___ RECORDED DATA
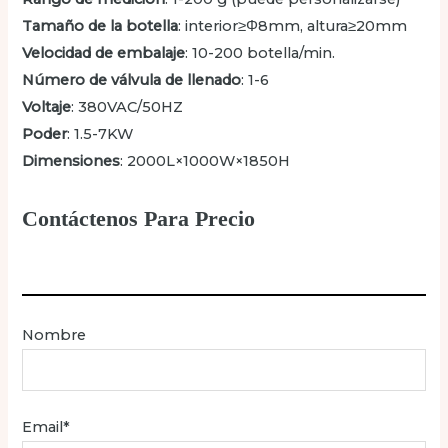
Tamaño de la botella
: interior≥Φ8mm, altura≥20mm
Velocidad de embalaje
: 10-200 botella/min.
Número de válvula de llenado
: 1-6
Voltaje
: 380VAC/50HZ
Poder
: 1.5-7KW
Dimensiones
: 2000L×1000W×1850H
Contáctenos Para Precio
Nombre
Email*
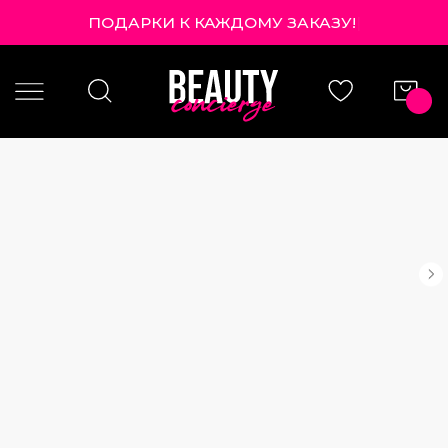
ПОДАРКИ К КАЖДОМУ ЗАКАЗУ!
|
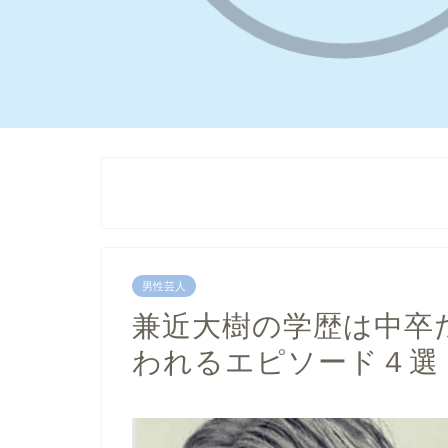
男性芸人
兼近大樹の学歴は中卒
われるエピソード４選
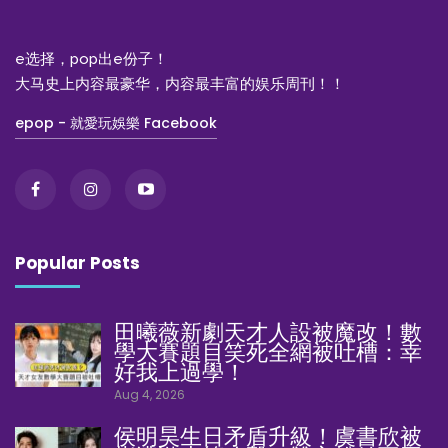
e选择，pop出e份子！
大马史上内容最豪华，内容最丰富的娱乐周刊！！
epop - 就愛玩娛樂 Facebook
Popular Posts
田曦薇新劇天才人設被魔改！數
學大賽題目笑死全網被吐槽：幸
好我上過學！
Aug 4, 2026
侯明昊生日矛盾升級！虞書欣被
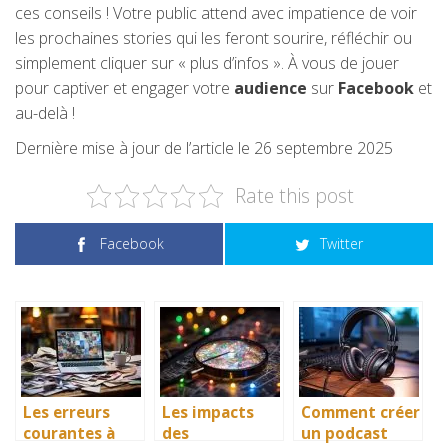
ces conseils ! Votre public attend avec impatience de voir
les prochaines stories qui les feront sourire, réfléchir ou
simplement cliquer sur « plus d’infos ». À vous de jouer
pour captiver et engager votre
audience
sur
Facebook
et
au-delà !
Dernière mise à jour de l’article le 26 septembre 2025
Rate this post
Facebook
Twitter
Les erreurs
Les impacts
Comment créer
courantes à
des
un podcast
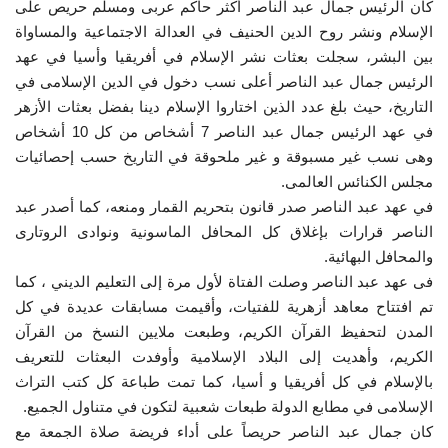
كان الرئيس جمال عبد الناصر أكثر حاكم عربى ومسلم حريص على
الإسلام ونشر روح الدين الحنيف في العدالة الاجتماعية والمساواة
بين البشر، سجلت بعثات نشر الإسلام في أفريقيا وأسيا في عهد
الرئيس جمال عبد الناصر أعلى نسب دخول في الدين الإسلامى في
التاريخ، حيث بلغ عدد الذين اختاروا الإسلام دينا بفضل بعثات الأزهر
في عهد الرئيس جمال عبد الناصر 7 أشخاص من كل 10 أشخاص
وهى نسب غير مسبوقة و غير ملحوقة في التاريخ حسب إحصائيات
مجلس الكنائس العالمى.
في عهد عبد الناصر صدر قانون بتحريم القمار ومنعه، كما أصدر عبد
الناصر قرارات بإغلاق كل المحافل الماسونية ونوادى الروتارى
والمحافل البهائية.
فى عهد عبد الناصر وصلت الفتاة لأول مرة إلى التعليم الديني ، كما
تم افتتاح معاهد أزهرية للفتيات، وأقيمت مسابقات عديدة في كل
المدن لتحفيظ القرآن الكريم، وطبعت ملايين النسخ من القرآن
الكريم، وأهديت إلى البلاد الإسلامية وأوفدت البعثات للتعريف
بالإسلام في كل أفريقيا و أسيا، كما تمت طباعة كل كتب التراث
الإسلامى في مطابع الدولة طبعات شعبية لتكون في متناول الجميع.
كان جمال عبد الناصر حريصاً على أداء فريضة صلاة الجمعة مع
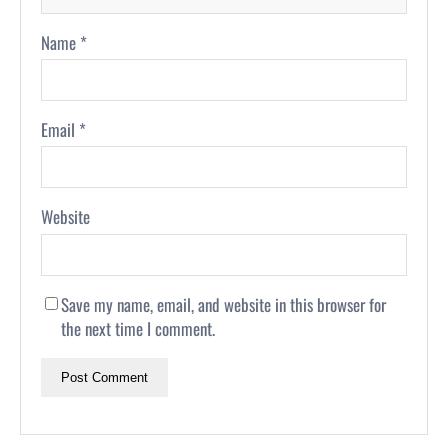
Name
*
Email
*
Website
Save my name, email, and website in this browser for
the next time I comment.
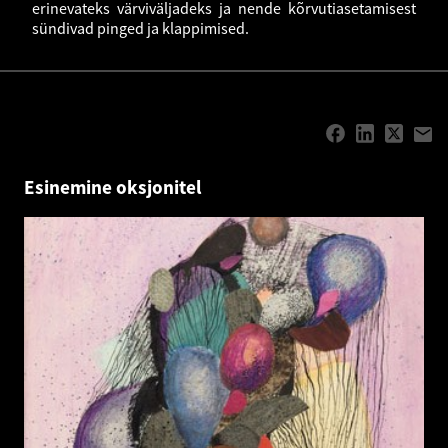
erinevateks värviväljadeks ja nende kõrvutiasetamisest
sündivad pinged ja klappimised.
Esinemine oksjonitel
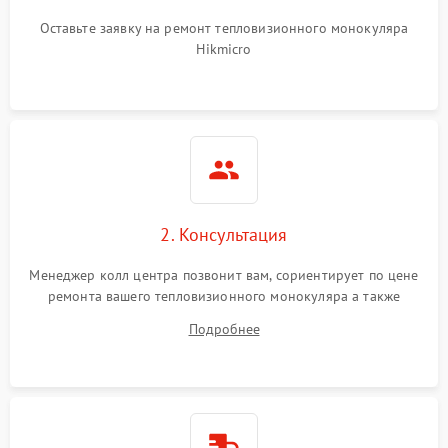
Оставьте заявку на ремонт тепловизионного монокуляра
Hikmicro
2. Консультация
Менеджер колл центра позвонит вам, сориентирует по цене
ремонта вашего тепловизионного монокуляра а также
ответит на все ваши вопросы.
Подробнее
______
___ RECORDED DATA
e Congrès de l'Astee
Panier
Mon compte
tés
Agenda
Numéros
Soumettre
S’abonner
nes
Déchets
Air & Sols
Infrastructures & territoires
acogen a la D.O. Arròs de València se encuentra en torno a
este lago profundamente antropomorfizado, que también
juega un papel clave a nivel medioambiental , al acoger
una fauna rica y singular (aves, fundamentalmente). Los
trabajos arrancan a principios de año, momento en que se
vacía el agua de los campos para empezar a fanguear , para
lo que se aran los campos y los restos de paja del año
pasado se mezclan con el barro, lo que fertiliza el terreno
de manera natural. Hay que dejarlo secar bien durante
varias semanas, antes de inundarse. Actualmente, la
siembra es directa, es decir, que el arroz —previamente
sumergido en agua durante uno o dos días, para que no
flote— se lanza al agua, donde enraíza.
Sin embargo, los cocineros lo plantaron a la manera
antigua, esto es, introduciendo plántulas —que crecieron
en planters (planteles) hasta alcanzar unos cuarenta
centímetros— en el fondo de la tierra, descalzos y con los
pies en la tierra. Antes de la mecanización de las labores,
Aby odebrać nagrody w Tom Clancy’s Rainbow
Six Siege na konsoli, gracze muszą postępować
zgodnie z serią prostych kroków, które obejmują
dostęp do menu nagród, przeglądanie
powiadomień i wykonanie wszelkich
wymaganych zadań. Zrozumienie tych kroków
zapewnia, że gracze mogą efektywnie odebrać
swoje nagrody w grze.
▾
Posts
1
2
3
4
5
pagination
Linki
______
REQUIRED ACTION: Rewrite the rows starting at the line with "Tamaño de la botella" and ending at the line with "侯明昊生日矛盾升級！虞書欣被", replacing "Voltaje" with "Tensión" and changing nothing else. Omit the pictures.

ANSWER TO THE PROBLEM:
Tamaño de la botella
: interior≥Φ8mm, altura≥20mm
Velocidad de embalaje
: 10-200 botella/min.
Número de válvula de llenado
: 1-6
Tensión
: 380VAC/50HZ
Poder
: 1.5-7KW
Dimensiones
: 2000L×1000W×1850H
Contáctenos Para Precio
Nombre
Email*
ПОДАРКИ К КАЖДОМУ ЗАКАЗУ!
|
男性芸人
兼近大樹の学歴は中卒
われるエピソード４選
e选择，pop出e份子！
大马史上内容最豪华，内容最丰富的娱乐周刊！！
epop - 就愛玩娛樂 Facebook
Popular Posts
田曦薇新劇天才人設被魔改！數
學大賽題目笑死全網被吐槽：幸
好我上過學！
Aug 4, 2026
侯明昊生日矛盾升級！虞書欣被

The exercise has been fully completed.